**Objective:**
Can you give these lines again with "scientific name" changed to "species name" everywhere it occurs and nothing else altered?

[start]

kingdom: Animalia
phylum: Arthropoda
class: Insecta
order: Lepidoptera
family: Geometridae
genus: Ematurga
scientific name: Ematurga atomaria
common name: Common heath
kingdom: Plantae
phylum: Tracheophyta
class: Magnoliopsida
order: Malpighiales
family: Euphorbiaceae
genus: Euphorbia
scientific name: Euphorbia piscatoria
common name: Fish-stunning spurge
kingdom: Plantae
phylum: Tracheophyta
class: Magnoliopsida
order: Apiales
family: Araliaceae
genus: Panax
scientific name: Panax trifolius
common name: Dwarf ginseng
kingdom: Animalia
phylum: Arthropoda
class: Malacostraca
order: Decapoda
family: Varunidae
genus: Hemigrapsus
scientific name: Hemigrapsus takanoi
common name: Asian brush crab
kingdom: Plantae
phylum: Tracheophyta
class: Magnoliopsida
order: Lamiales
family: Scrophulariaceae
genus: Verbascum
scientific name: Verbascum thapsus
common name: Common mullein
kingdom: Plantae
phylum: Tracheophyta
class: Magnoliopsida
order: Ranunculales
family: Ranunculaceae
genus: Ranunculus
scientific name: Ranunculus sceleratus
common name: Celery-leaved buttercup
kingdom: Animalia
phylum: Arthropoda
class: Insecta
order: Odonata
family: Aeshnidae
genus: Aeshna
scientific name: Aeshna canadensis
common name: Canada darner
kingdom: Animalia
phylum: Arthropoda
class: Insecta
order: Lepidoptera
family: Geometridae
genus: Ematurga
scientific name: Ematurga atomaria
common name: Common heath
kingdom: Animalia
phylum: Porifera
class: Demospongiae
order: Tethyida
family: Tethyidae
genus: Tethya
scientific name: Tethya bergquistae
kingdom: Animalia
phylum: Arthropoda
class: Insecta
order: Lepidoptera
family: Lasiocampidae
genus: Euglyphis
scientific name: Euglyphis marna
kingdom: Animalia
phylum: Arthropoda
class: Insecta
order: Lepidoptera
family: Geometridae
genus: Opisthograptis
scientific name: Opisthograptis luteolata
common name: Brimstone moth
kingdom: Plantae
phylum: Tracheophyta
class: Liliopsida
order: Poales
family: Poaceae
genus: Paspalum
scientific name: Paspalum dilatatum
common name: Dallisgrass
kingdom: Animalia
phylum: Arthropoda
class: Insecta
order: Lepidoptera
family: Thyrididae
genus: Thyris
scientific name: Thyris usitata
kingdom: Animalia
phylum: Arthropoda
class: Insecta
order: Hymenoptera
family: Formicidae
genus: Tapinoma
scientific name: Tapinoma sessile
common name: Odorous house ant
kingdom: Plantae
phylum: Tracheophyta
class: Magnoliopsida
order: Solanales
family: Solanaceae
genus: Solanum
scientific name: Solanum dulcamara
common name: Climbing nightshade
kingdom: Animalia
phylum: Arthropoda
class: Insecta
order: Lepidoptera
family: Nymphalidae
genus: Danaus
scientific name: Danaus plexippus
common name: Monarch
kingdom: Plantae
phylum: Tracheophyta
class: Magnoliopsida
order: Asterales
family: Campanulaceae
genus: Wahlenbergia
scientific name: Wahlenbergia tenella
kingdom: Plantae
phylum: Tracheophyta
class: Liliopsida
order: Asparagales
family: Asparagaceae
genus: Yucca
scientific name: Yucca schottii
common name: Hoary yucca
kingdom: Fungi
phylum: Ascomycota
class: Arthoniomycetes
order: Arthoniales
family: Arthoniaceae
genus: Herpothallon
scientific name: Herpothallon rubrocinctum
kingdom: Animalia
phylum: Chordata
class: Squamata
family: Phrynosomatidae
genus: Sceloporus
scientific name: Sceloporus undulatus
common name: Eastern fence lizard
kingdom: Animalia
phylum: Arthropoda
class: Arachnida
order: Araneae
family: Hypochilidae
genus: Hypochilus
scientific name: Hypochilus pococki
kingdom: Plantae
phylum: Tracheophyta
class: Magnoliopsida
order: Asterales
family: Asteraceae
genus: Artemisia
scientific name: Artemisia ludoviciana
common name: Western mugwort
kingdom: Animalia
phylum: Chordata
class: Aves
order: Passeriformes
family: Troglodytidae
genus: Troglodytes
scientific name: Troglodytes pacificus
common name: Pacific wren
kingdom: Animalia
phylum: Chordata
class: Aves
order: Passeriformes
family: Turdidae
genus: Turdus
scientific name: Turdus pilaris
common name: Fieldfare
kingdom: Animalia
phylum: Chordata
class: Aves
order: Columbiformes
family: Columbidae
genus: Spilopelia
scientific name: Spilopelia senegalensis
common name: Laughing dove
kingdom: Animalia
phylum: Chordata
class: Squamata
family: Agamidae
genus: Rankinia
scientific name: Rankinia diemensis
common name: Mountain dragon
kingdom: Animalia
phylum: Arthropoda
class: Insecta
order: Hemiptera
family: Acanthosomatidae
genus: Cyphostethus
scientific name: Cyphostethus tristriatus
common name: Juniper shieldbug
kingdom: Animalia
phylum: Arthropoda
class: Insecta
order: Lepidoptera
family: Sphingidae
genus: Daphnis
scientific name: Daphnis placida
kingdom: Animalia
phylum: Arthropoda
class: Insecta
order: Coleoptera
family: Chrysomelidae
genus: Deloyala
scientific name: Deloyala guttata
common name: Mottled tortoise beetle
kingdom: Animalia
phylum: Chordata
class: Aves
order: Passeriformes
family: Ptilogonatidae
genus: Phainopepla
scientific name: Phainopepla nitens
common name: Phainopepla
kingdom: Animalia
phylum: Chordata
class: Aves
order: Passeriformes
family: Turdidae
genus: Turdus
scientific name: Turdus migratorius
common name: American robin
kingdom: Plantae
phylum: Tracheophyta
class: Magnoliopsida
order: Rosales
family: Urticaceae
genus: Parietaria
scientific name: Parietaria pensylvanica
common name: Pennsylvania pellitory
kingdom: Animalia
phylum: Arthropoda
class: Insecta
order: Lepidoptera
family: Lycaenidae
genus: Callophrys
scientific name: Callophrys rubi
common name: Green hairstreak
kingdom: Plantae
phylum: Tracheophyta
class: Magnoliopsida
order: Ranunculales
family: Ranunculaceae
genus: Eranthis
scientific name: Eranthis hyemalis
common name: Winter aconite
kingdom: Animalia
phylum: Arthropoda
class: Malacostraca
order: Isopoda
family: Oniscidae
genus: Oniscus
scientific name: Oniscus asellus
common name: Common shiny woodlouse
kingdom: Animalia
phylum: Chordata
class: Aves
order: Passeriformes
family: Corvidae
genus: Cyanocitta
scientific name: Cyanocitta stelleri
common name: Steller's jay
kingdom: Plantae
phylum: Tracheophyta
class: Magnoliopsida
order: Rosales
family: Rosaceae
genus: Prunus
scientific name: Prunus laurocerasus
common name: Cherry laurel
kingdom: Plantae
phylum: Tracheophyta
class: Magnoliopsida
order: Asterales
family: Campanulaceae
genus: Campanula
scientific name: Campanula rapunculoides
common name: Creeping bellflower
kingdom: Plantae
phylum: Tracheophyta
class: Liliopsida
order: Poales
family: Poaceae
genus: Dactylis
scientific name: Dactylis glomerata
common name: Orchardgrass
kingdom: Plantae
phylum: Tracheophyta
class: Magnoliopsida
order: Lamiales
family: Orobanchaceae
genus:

[end]

**Output of the exercise:**
kingdom: Animalia
phylum: Arthropoda
class: Insecta
order: Lepidoptera
family: Geometridae
genus: Ematurga
species name: Ematurga atomaria
common name: Common heath
kingdom: Plantae
phylum: Tracheophyta
class: Magnoliopsida
order: Malpighiales
family: Euphorbiaceae
genus: Euphorbia
species name: Euphorbia piscatoria
common name: Fish-stunning spurge
kingdom: Plantae
phylum: Tracheophyta
class: Magnoliopsida
order: Apiales
family: Araliaceae
genus: Panax
species name: Panax trifolius
common name: Dwarf ginseng
kingdom: Animalia
phylum: Arthropoda
class: Malacostraca
order: Decapoda
family: Varunidae
genus: Hemigrapsus
species name: Hemigrapsus takanoi
common name: Asian brush crab
kingdom: Plantae
phylum: Tracheophyta
class: Magnoliopsida
order: Lamiales
family: Scrophulariaceae
genus: Verbascum
species name: Verbascum thapsus
common name: Common mullein
kingdom: Plantae
phylum: Tracheophyta
class: Magnoliopsida
order: Ranunculales
family: Ranunculaceae
genus: Ranunculus
species name: Ranunculus sceleratus
common name: Celery-leaved buttercup
kingdom: Animalia
phylum: Arthropoda
class: Insecta
order: Odonata
family: Aeshnidae
genus: Aeshna
species name: Aeshna canadensis
common name: Canada darner
kingdom: Animalia
phylum: Arthropoda
class: Insecta
order: Lepidoptera
family: Geometridae
genus: Ematurga
species name: Ematurga atomaria
common name: Common heath
kingdom: Animalia
phylum: Porifera
class: Demospongiae
order: Tethyida
family: Tethyidae
genus: Tethya
species name: Tethya bergquistae
kingdom: Animalia
phylum: Arthropoda
class: Insecta
order: Lepidoptera
family: Lasiocampidae
genus: Euglyphis
species name: Euglyphis marna
kingdom: Animalia
phylum: Arthropoda
class: Insecta
order: Lepidoptera
family: Geometridae
genus: Opisthograptis
species name: Opisthograptis luteolata
common name: Brimstone moth
kingdom: Plantae
phylum: Tracheophyta
class: Liliopsida
order: Poales
family: Poaceae
genus: Paspalum
species name: Paspalum dilatatum
common name: Dallisgrass
kingdom: Animalia
phylum: Arthropoda
class: Insecta
order: Lepidoptera
family: Thyrididae
genus: Thyris
species name: Thyris usitata
kingdom: Animalia
phylum: Arthropoda
class: Insecta
order: Hymenoptera
family: Formicidae
genus: Tapinoma
species name: Tapinoma sessile
common name: Odorous house ant
kingdom: Plantae
phylum: Tracheophyta
class: Magnoliopsida
order: Solanales
family: Solanaceae
genus: Solanum
species name: Solanum dulcamara
common name: Climbing nightshade
kingdom: Animalia
phylum: Arthropoda
class: Insecta
order: Lepidoptera
family: Nymphalidae
genus: Danaus
species name: Danaus plexippus
common name: Monarch
kingdom: Plantae
phylum: Tracheophyta
class: Magnoliopsida
order: Asterales
family: Campanulaceae
genus: Wahlenbergia
species name: Wahlenbergia tenella
kingdom: Plantae
phylum: Tracheophyta
class: Liliopsida
order: Asparagales
family: Asparagaceae
genus: Yucca
species name: Yucca schottii
common name: Hoary yucca
kingdom: Fungi
phylum: Ascomycota
class: Arthoniomycetes
order: Arthoniales
family: Arthoniaceae
genus: Herpothallon
species name: Herpothallon rubrocinctum
kingdom: Animalia
phylum: Chordata
class: Squamata
family: Phrynosomatidae
genus: Sceloporus
species name: Sceloporus undulatus
common name: Eastern fence lizard
kingdom: Animalia
phylum: Arthropoda
class: Arachnida
order: Araneae
family: Hypochilidae
genus: Hypochilus
species name: Hypochilus pococki
kingdom: Plantae
phylum: Tracheophyta
class: Magnoliopsida
order: Asterales
family: Asteraceae
genus: Artemisia
species name: Artemisia ludoviciana
common name: Western mugwort
kingdom: Animalia
phylum: Chordata
class: Aves
order: Passeriformes
family: Troglodytidae
genus: Troglodytes
species name: Troglodytes pacificus
common name: Pacific wren
kingdom: Animalia
phylum: Chordata
class: Aves
order: Passeriformes
family: Turdidae
genus: Turdus
species name: Turdus pilaris
common name: Fieldfare
kingdom: Animalia
phylum: Chordata
class: Aves
order: Columbiformes
family: Columbidae
genus: Spilopelia
species name: Spilopelia senegalensis
common name: Laughing dove
kingdom: Animalia
phylum: Chordata
class: Squamata
family: Agamidae
genus: Rankinia
species name: Rankinia diemensis
common name: Mountain dragon
kingdom: Animalia
phylum: Arthropoda
class: Insecta
order: Hemiptera
family: Acanthosomatidae
genus: Cyphostethus
species name: Cyphostethus tristriatus
common name: Juniper shieldbug
kingdom: Animalia
phylum: Arthropoda
class: Insecta
order: Lepidoptera
family: Sphingidae
genus: Daphnis
species name: Daphnis placida
kingdom: Animalia
phylum: Arthropoda
class: Insecta
order: Coleoptera
family: Chrysomelidae
genus: Deloyala
species name: Deloyala guttata
common name: Mottled tortoise beetle
kingdom: Animalia
phylum: Chordata
class: Aves
order: Passeriformes
family: Ptilogonatidae
genus: Phainopepla
species name: Phainopepla nitens
common name: Phainopepla
kingdom: Animalia
phylum: Chordata
class: Aves
order: Passeriformes
family: Turdidae
genus: Turdus
species name: Turdus migratorius
common name: American robin
kingdom: Plantae
phylum: Tracheophyta
class: Magnoliopsida
order: Rosales
family: Urticaceae
genus: Parietaria
species name: Parietaria pensylvanica
common name: Pennsylvania pellitory
kingdom: Animalia
phylum: Arthropoda
class: Insecta
order: Lepidoptera
family: Lycaenidae
genus: Callophrys
species name: Callophrys rubi
common name: Green hairstreak
kingdom: Plantae
phylum: Tracheophyta
class: Magnoliopsida
order: Ranunculales
family: Ranunculaceae
genus: Eranthis
species name: Eranthis hyemalis
common name: Winter aconite
kingdom: Animalia
phylum: Arthropoda
class: Malacostraca
order: Isopoda
family: Oniscidae
genus: Oniscus
species name: Oniscus asellus
common name: Common shiny woodlouse
kingdom: Animalia
phylum: Chordata
class: Aves
order: Passeriformes
family: Corvidae
genus: Cyanocitta
species name: Cyanocitta stelleri
common name: Steller's jay
kingdom: Plantae
phylum: Tracheophyta
class: Magnoliopsida
order: Rosales
family: Rosaceae
genus: Prunus
species name: Prunus laurocerasus
common name: Cherry laurel
kingdom: Plantae
phylum: Tracheophyta
class: Magnoliopsida
order: Asterales
family: Campanulaceae
genus: Campanula
species name: Campanula rapunculoides
common name: Creeping bellflower
kingdom: Plantae
phylum: Tracheophyta
class: Liliopsida
order: Poales
family: Poaceae
genus: Dactylis
species name: Dactylis glomerata
common name: Orchardgrass
kingdom: Plantae
phylum: Tracheophyta
class: Magnoliopsida
order: Lamiales
family: Orobanchaceae
genus:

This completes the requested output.